Hexahedral elements with a single integration point have been the solid elements of choice to represent organs in human finite element models for impact. While those elements have been known to be efficient in terms of stability and computational cost, they are difficult to generate and meshing represents a significant part of a model development time. The ever increasing level of details of biomechanical models further increases these meshing difficulties. In recent years, computing power has become affordable and new formulations of tetrahedral elements – that can be generated automatically even for complex shapes – have been introduced in the explicit finite element codes. The aim of this study was to evaluate the performance of two meshing approaches – semiautomatic hexahedron meshing vs. automatic tetrahedron meshing – for a simple biomechanical application. In this study, a kidney model was build based on the geometry from Visible Human Project dataset. Five types of 3D solid elements (8 node bricks with a single and 8 integration points, 20 node bricks, 4 and 10 node tetrahedrons) and two material laws (linear visco-elastic, hyperelastic viscous) were used to simulate a kidney blunt impact described in Schmitt and Snedeker [1].

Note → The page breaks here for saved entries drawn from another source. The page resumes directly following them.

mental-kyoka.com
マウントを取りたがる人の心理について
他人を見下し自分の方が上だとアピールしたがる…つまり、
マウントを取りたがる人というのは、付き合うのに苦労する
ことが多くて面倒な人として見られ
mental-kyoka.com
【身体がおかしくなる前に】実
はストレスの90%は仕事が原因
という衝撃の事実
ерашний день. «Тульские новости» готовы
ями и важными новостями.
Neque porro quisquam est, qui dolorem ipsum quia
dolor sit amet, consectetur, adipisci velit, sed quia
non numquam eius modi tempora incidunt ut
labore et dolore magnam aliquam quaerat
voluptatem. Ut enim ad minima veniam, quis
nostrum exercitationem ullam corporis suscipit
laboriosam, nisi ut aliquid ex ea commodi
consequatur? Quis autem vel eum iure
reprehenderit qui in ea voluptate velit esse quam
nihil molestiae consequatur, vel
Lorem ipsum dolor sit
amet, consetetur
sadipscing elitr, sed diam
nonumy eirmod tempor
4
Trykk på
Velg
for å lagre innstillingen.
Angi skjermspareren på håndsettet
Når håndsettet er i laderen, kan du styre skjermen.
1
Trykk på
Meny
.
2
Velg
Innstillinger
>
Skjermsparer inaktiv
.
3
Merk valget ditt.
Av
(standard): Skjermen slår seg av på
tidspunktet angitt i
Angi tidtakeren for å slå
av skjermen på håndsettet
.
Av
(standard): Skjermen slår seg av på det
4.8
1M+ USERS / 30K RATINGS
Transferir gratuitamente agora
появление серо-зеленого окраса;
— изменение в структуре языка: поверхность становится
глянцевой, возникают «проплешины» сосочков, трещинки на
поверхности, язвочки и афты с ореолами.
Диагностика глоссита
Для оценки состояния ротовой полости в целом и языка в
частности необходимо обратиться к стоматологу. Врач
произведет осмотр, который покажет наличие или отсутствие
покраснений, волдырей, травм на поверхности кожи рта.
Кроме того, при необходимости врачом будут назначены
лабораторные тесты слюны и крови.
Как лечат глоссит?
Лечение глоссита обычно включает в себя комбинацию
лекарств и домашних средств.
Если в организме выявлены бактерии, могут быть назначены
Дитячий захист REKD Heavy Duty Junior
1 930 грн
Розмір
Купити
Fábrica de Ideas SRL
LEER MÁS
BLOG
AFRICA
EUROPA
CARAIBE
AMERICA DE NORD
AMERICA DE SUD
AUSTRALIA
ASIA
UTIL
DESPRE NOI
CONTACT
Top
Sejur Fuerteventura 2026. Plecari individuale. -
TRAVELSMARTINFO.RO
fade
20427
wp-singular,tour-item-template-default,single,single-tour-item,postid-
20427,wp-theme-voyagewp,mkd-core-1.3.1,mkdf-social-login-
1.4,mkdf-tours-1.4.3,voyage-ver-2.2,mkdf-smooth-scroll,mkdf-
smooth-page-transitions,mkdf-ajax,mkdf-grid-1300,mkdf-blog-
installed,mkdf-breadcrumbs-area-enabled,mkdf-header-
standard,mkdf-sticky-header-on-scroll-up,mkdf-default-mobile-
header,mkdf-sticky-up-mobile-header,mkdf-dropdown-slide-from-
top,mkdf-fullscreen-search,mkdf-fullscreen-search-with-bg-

While the drawbacks of tetrahedral elements were observed in particular in terms of computing cost, the difference in model response was found to be acceptable in a biomechanical characterized by large specimen to specimen variability. Furthermore, the tetrahedral element stability was found to be excellent.
For more complex shapes, the increased computing cost may be largely outweighed by the advantages of an automatic meshing approach.